Front page history: Danville environmental group hosted statewide meeting in 1928

Published 7:04 pm Wednesday, January 2, 2019

Ninety-one years ago today, the Danville chapter of a national environmental preservation organization was making plans to host the annual meeting of all Kentucky chapters.

The Izaak Walton League of America was founded in 1922 by a group of Chicago sportsmen who wanted to protect fishing opportunities for many years to come. The group was named after Izaak Walton, who was known as the “father of flyfishing” and died in 1683.

The Izaak Walton League of Kentucky held its first meeting in 1927 in Lexington. According to the Jan. 3, 1928, edition of the Danville Daily Messenger, “It was not as some supposed, just a bunch of fishermen, but on the contrary that type of men and women who are interested in our forests and streams and the little wild life that is all but gone.”

Email newsletter signup

John R. Yeager, chairman of the convention committee wrote that during that first meeting, the Izaak Walton League of Danville invited the group to hold their next annual meeting in Danville. They felt this area was the best place to hold the annual gathering because of the “interesting conditions” being the Dix Dam, Herrington Lake, the site of Kentucky’s first state capitol, Dr. Samuel McDowell’s famous surgery and the Kentucky School for the Deaf.

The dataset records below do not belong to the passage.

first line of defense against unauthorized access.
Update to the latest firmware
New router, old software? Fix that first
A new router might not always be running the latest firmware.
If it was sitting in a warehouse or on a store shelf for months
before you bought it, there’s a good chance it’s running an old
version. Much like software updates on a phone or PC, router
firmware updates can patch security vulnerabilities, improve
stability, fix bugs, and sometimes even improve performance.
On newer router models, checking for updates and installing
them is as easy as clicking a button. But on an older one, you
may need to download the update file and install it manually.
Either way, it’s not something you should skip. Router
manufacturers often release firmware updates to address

The Bowling Green chapter of the Waltonians had also wanted to host the meeting, but lost its chance by only a few votes. However, “Had it been known at the time that the great Mammoth Cave idea was to be launched, Danville would have acceded to the wish of Bowling Green, for behind such movements the Izaak Walton League stands firmly.”

In fact, Yeager wrote, if the Izaak Walton League had existed 100 years ago, the carrier pigeon wouldn’t be extinct and the buffalo would not be only a circus curiosity.

The meeting was going to be held in Danville in three weeks. Members were planning to invite the Kentucky governor and his staff, all members of the House of Representatives and Senate, officers of the Fish, Game and Park Commission, the governor of Wisconsin and Herbert Hoover or Missouri Senator James Reed.

Members of the visiting chapters were expected to pay for their own lodging, but the local group was asking for the public’s assistance for donations to provide transportation for the government officials from Frankfort to visit Dix Dam, Kennedy and Chenault bridges and have a banquet in their honor.

Yeager wrote that having so many government officials in Danville for the convention would be a great opportunity for the town to show how legislation would enable the city to improve. Yeager wrote, “Not a foot of paved street touches” KSD campus and they never would without special legislation. He went on to say that much of Danville would be forever hindered in its improvement if the streets weren’t paved.

He also said by hosting the convention, the city may have an opportunity to secure a fish hatchery which would in turn make Herrington Lake become “the greatest attraction east of the Rockies.” Yeager added, “Mammoth Cave Park will someday be a reality and second to it will be Herrington Lake.”

Yeager invited not only every member, but also every public-minded citizen to attend a meeting to discuss the final plans for the convention.